DATA FOR THIS EXERCISE:
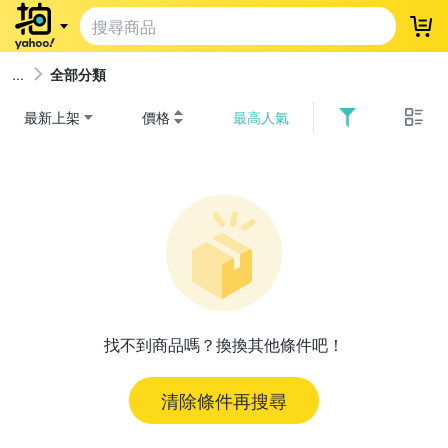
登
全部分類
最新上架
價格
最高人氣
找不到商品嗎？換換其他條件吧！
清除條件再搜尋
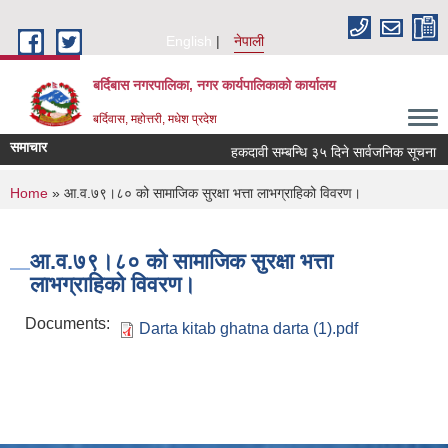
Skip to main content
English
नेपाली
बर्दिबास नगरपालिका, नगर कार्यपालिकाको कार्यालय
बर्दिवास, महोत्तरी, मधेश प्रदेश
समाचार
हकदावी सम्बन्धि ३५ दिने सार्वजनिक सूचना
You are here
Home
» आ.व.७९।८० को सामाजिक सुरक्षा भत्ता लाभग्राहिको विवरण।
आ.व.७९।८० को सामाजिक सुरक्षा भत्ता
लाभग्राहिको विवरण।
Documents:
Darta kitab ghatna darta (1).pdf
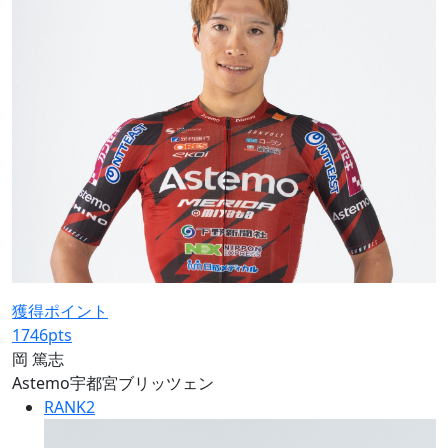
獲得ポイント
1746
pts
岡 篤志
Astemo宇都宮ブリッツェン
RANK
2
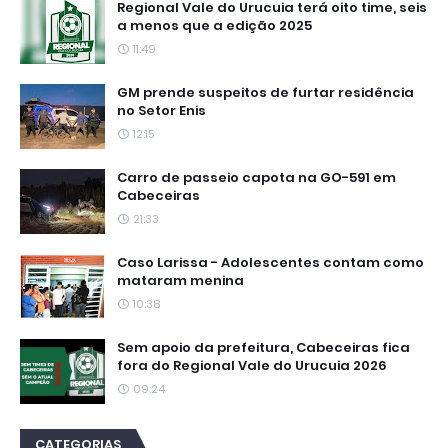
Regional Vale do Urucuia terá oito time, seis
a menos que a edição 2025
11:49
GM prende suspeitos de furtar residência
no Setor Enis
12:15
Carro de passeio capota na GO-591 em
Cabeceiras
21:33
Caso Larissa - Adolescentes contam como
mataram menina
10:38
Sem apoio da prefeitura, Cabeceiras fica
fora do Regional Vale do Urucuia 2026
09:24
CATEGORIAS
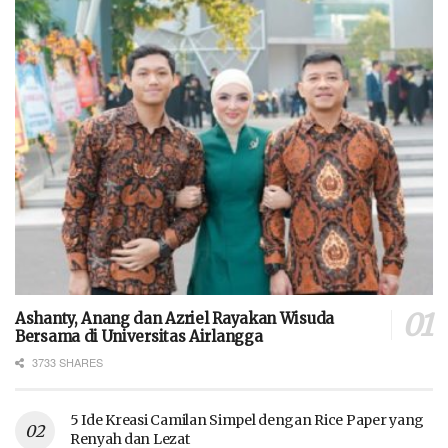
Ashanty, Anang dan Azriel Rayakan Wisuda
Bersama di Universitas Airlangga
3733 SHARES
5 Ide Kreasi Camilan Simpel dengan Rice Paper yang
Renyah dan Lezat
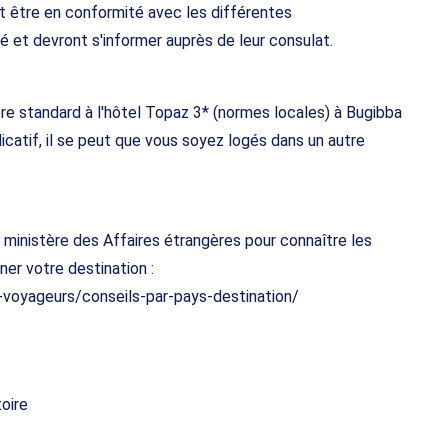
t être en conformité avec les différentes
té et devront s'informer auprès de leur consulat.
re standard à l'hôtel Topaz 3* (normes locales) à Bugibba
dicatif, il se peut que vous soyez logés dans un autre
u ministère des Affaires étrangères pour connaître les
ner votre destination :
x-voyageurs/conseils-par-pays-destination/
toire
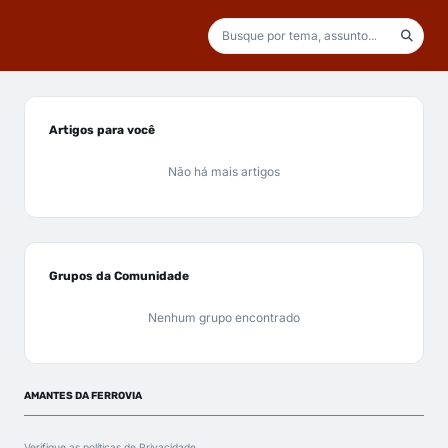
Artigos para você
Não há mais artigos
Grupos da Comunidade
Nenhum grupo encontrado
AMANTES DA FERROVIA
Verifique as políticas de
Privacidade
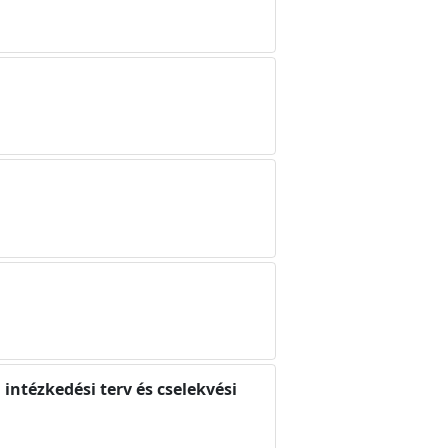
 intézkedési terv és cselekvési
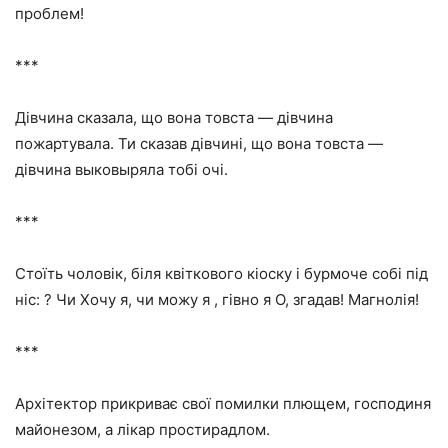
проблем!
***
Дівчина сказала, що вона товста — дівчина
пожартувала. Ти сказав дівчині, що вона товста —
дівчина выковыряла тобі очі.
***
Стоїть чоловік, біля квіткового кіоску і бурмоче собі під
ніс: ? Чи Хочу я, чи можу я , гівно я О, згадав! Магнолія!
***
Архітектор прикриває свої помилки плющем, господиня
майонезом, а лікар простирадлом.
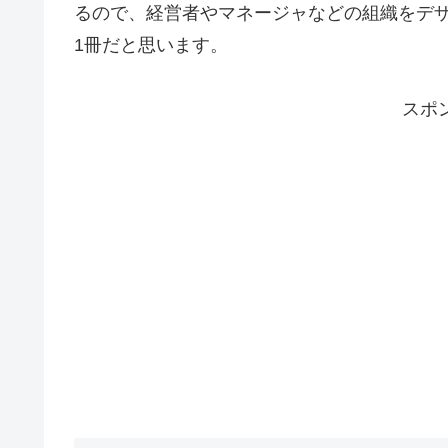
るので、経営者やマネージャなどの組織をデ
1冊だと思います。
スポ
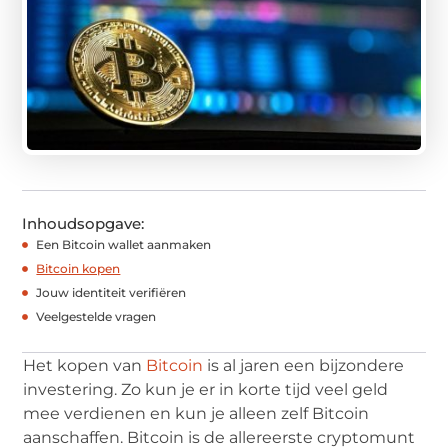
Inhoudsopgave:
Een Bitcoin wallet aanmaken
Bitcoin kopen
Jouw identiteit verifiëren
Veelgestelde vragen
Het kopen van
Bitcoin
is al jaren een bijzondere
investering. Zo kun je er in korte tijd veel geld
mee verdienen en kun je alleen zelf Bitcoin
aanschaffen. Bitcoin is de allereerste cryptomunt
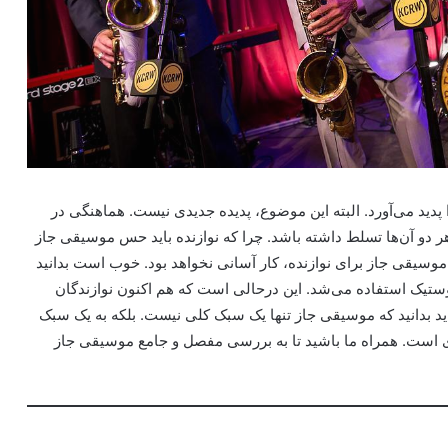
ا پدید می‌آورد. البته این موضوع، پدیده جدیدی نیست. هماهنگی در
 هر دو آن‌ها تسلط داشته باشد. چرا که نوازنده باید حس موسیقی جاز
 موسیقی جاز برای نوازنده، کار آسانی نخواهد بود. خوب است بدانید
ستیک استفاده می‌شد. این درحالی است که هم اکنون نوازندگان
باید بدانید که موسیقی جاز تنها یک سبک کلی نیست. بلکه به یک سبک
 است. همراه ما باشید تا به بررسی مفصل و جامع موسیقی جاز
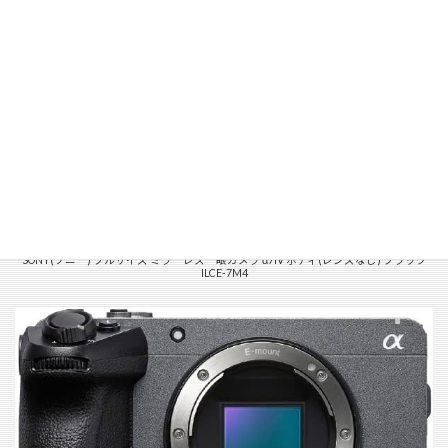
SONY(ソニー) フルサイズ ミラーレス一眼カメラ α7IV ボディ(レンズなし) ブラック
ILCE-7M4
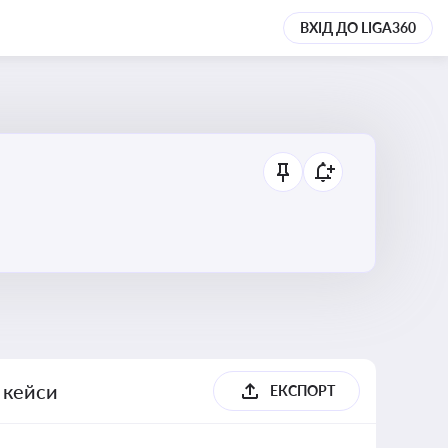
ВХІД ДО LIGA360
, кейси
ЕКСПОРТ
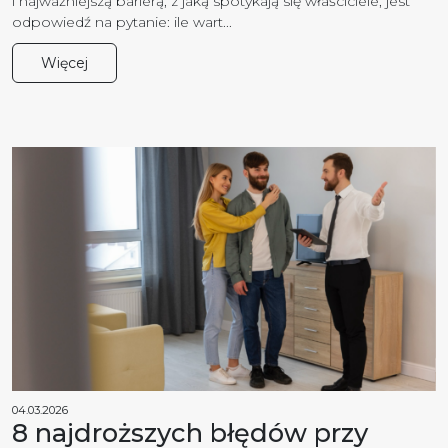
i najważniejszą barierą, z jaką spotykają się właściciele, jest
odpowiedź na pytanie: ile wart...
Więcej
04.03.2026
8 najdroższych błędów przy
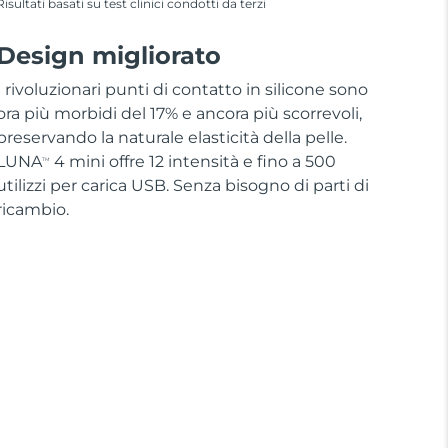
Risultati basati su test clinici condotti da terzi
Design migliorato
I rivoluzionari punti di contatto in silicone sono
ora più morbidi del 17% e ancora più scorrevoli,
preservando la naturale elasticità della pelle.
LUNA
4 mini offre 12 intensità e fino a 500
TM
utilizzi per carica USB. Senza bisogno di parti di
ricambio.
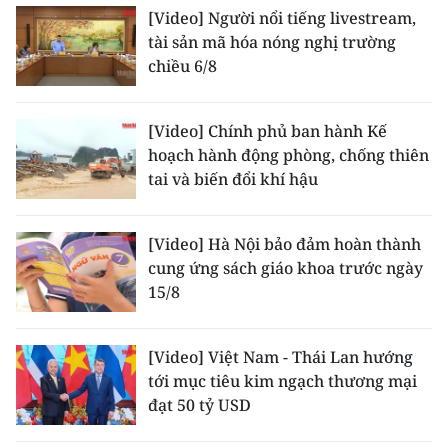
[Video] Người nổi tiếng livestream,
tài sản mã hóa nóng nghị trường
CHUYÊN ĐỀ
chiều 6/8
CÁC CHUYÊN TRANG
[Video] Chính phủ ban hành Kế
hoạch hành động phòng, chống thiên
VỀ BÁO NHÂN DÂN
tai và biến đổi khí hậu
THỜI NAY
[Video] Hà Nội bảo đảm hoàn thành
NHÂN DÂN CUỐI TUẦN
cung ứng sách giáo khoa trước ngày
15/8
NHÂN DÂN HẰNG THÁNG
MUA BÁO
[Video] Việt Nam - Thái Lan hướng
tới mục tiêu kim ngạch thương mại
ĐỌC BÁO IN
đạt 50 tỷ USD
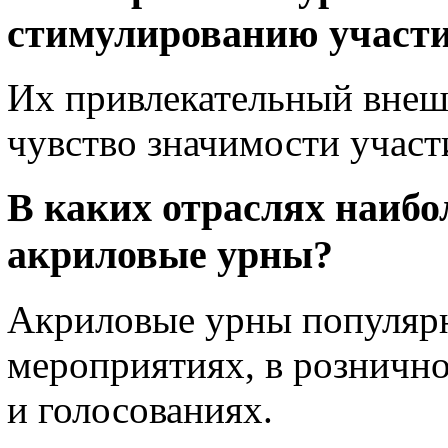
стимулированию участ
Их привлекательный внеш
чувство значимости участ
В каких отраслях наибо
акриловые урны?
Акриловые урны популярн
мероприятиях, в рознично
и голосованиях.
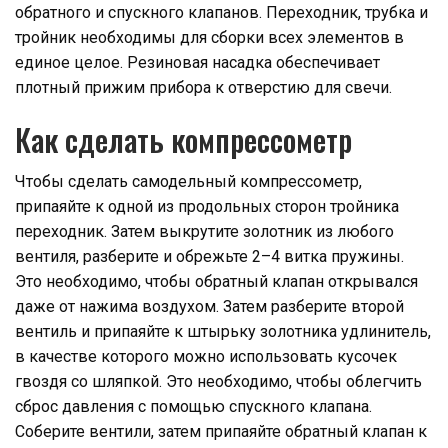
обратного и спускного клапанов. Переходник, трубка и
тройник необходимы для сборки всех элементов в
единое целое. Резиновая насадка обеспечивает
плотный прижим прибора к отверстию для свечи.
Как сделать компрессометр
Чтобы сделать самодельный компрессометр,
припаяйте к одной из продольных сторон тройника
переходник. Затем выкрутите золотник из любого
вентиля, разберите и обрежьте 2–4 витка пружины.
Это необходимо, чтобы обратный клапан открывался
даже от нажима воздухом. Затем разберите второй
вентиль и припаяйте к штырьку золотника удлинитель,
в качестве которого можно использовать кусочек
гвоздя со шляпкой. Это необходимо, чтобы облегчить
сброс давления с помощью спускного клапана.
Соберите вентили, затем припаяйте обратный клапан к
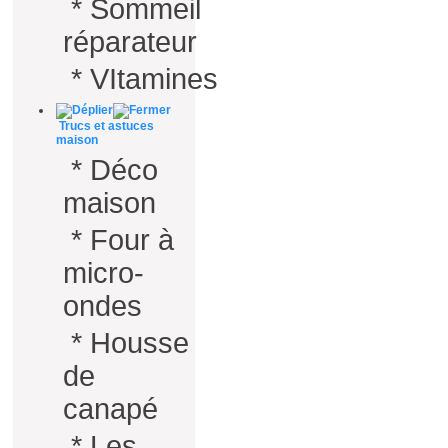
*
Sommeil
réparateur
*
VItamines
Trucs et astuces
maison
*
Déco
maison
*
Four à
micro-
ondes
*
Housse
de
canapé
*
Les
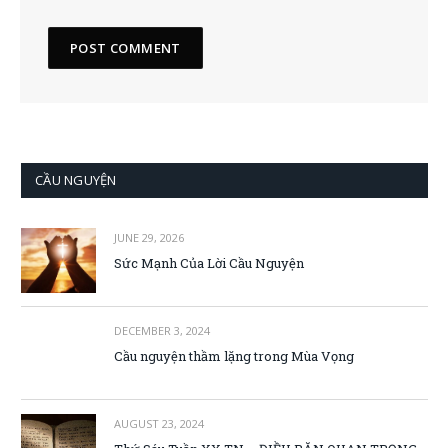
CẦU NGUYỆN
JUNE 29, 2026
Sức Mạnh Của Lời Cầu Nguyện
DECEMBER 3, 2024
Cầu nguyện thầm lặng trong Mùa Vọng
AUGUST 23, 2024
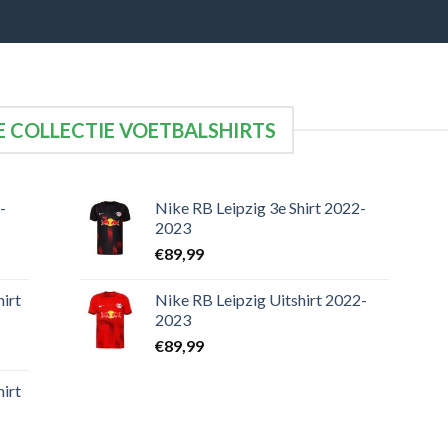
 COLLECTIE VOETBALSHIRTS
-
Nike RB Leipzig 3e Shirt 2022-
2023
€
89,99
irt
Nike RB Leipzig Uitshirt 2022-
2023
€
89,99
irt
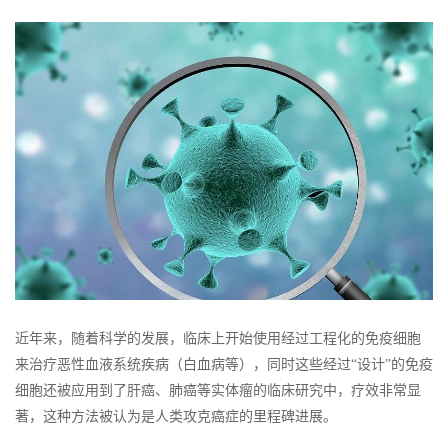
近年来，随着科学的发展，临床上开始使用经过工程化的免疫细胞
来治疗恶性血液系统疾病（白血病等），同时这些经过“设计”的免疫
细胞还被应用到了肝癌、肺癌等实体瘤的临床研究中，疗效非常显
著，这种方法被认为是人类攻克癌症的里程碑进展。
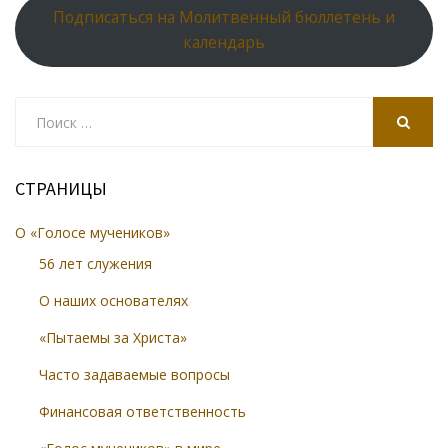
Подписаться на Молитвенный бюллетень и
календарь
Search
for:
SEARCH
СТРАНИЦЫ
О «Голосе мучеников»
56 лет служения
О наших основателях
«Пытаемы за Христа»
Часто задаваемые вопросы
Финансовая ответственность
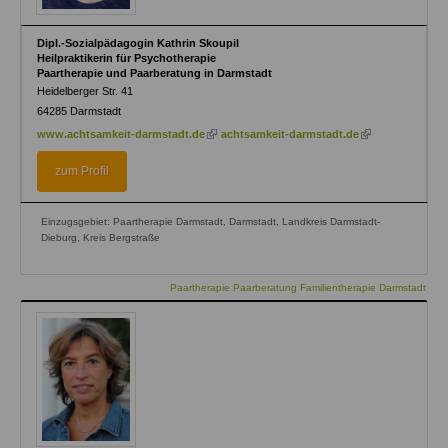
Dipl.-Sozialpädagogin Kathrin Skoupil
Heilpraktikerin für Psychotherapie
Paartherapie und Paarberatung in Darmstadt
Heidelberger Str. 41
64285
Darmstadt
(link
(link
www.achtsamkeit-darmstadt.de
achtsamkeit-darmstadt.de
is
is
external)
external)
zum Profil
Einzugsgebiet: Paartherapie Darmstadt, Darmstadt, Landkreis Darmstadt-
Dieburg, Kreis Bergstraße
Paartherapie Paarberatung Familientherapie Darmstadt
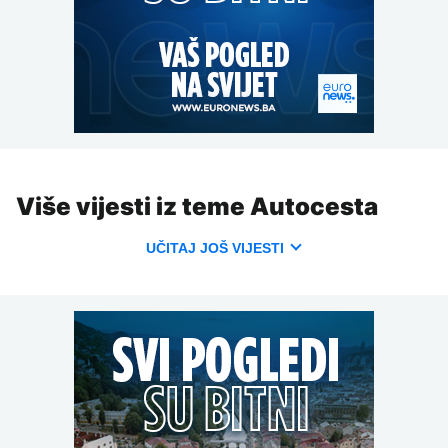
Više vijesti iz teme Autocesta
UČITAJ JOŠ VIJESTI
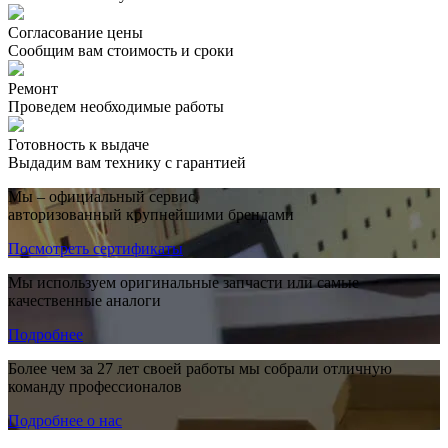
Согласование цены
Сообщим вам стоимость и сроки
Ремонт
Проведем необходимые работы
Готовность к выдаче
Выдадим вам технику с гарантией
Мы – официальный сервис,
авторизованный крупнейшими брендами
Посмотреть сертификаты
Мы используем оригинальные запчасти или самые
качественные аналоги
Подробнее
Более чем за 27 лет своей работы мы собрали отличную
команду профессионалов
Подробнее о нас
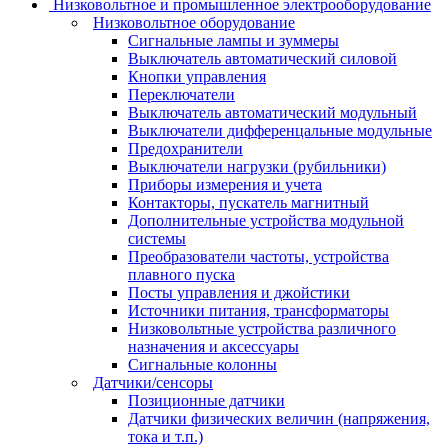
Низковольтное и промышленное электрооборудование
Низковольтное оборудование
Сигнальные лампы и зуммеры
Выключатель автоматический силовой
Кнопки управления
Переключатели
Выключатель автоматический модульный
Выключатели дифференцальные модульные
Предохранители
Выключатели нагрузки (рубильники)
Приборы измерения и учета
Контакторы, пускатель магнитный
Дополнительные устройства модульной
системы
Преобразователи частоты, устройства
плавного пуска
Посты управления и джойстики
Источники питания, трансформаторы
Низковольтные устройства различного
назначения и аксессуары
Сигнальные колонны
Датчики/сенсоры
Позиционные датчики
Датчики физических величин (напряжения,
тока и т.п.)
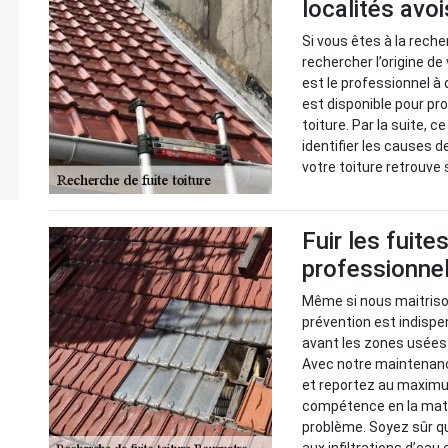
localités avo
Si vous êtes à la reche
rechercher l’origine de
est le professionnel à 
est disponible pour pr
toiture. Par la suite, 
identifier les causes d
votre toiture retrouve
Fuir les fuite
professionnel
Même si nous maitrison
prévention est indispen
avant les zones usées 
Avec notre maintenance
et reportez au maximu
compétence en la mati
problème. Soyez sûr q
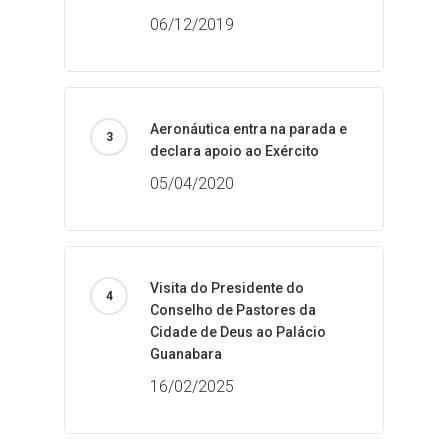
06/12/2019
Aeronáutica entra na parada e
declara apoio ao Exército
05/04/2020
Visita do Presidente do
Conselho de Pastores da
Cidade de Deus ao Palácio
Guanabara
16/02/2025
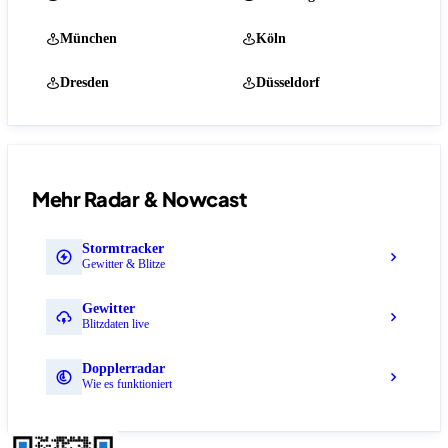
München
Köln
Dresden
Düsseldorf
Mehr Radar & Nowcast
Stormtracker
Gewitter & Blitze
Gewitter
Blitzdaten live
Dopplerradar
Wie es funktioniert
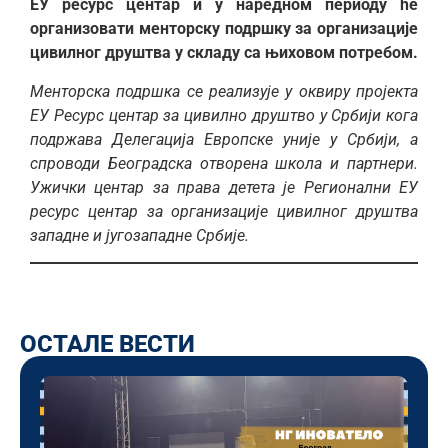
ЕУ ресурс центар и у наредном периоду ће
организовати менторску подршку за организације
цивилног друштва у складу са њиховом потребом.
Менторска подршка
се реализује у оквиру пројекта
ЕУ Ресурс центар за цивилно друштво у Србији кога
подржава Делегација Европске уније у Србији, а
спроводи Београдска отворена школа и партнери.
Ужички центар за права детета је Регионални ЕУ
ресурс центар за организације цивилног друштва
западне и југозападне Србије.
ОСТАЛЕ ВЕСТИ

PROBLEM DESCRIPTION: Once you have checked every line of the material above, return the ones that hold the string "дівчина".

ANSWER TO THIS PROBLEM:
Дівчина сказала, що вона товста — дівчина
дівчина выковыряла тобі очі.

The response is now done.